Effie gripped Sophie’s hands in hers. “Sophie, child, you are doing what you must. I will be praying in the days ahead that you find the solace you seek and the peace God has in store for you. Indeed. Lift your eyes to the hills. Your help will come from the Lord.”
“Thank you.”
Effie rose. “And now, off to bed with you or you’ll fall asleep on your horse tomorrow.”

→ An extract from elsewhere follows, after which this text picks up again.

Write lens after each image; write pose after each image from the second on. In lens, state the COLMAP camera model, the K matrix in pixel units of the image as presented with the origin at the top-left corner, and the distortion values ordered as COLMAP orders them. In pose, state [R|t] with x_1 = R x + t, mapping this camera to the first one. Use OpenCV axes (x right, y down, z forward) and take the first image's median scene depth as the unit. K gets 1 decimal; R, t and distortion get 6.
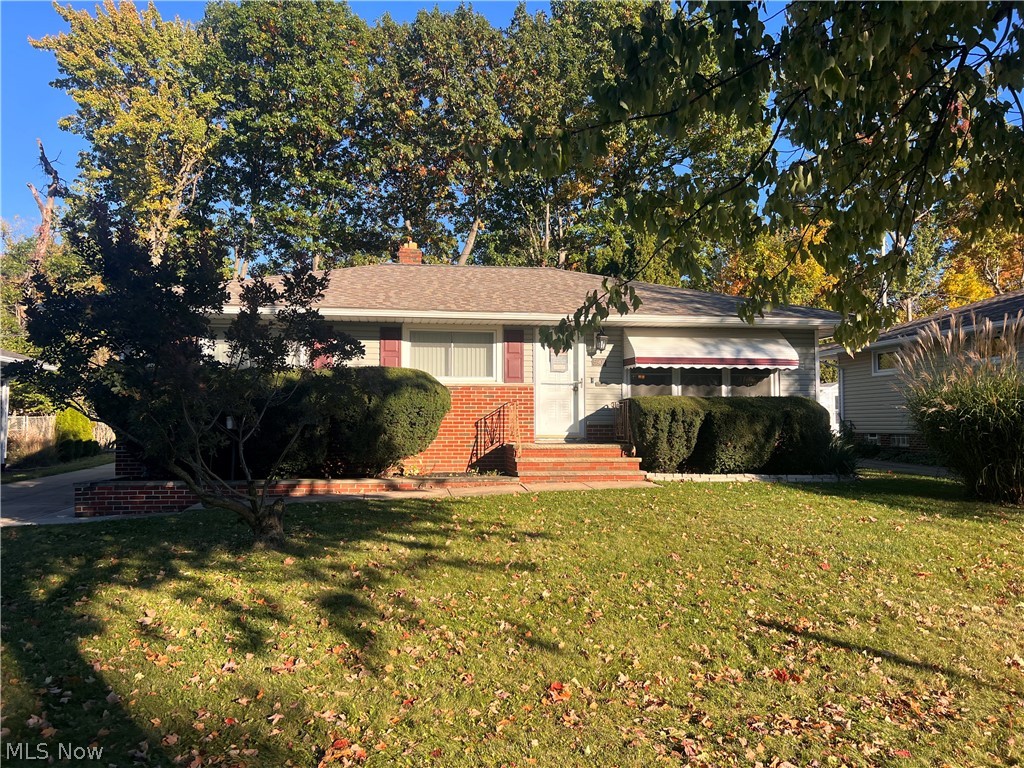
lens RADIAL K [[752.5, 0, 488.5], [0, 752.5, 386.4], [0, 0, 1]] dist [0.069687, -0.088336]
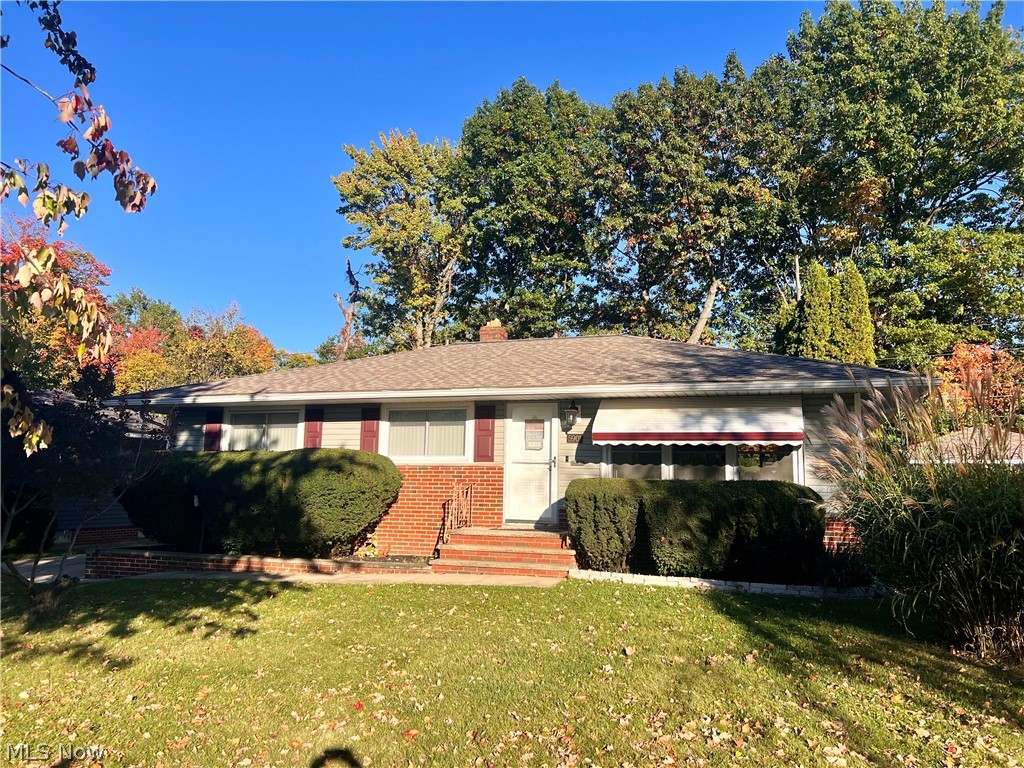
lens RADIAL K [[752.5, 0, 488.5], [0, 752.5, 386.4], [0, 0, 1]] dist [0.069687, -0.088336]
pose [[0.895359, -0.045188, -0.443047, 0.459054], [0.002722, 0.995375, -0.096023, -0.008615], [0.445337, 0.084769, 0.891341, 0.155852]]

Sophie embraced Effie and retired to the guest room. As she hung up her lovely blue satin gown, she ran her fingers over the soft fabric, knowing that it would be many months before she again had need of such a frock, if ever. One chapter of her life was closing and a new one was opening. Thanks to Effie, she felt lighter, less burdened. A good way to begin her new adventure. She slipped between the sheets, said a prayer for the repose of Charlie’s soul as she always did and fell into a peaceful sleep.